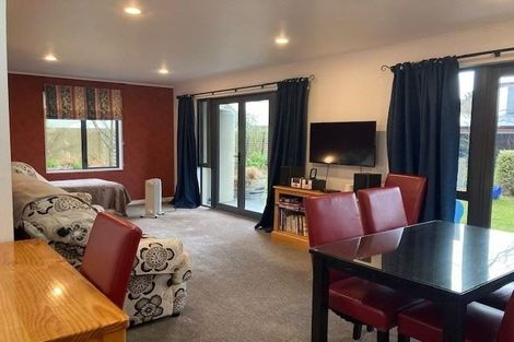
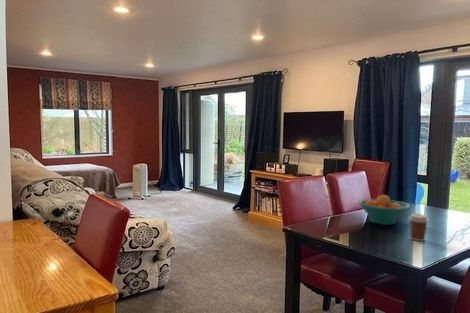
+ coffee cup [407,213,430,242]
+ fruit bowl [357,194,411,226]
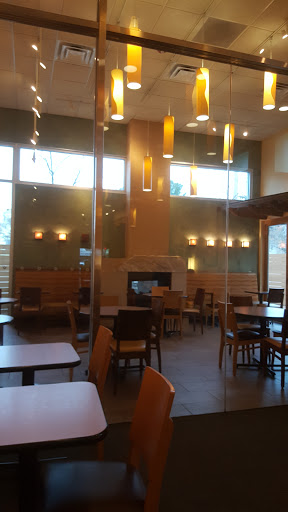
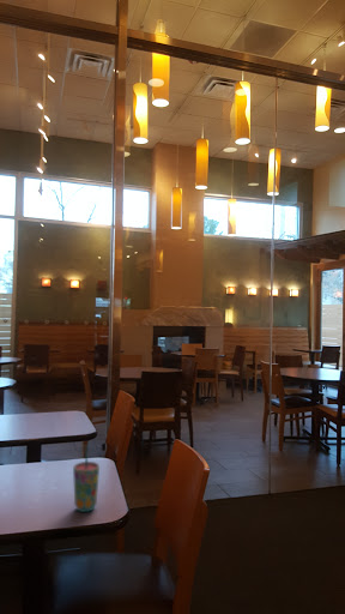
+ cup [72,444,101,513]
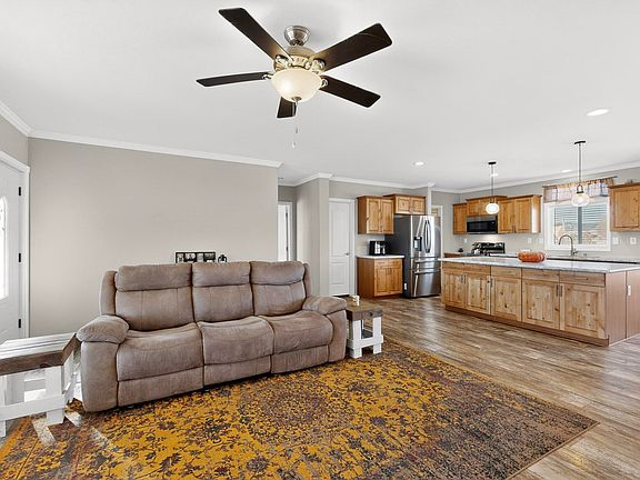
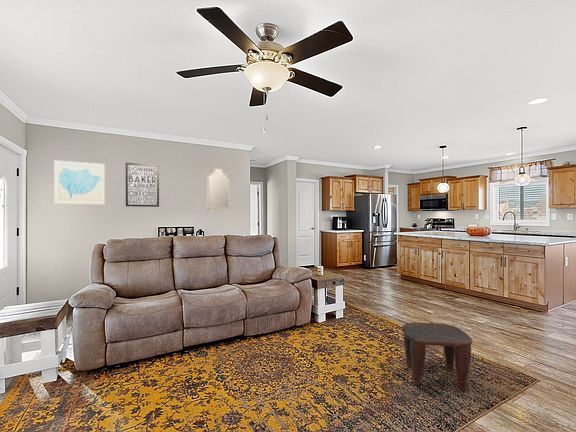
+ home mirror [206,166,231,210]
+ wall art [125,162,160,208]
+ stool [401,322,473,392]
+ wall art [53,160,106,205]
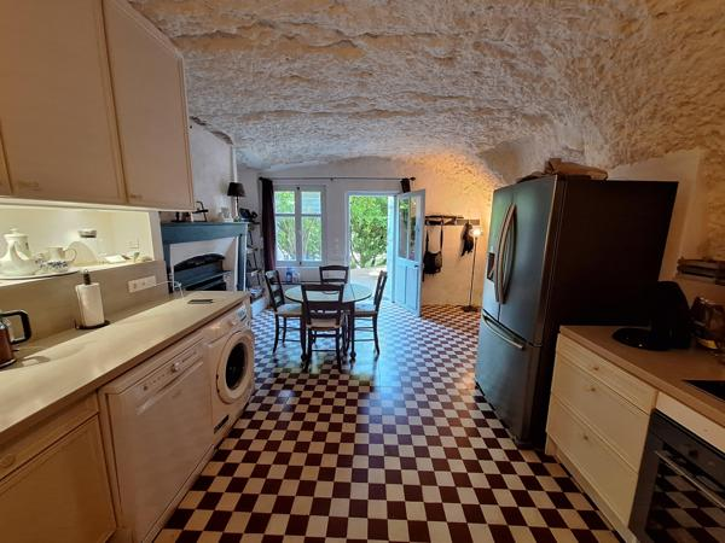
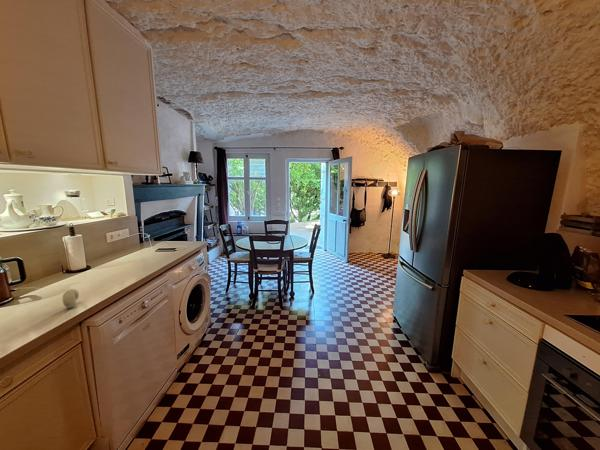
+ fruit [62,288,80,309]
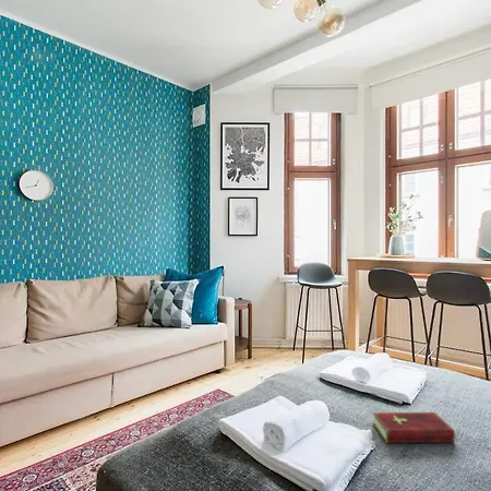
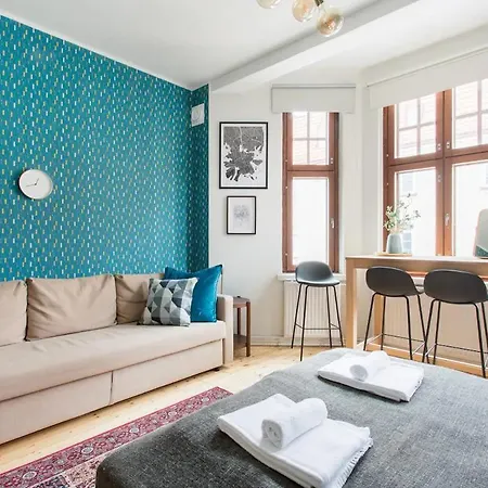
- hardcover book [372,411,456,444]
○ ○ ○
> Work order: In the records above, find each line with the word "fruit" and copy it out.

> Answer space:
+ fruit bowl [357,194,411,226]
+ fruit [62,288,80,309]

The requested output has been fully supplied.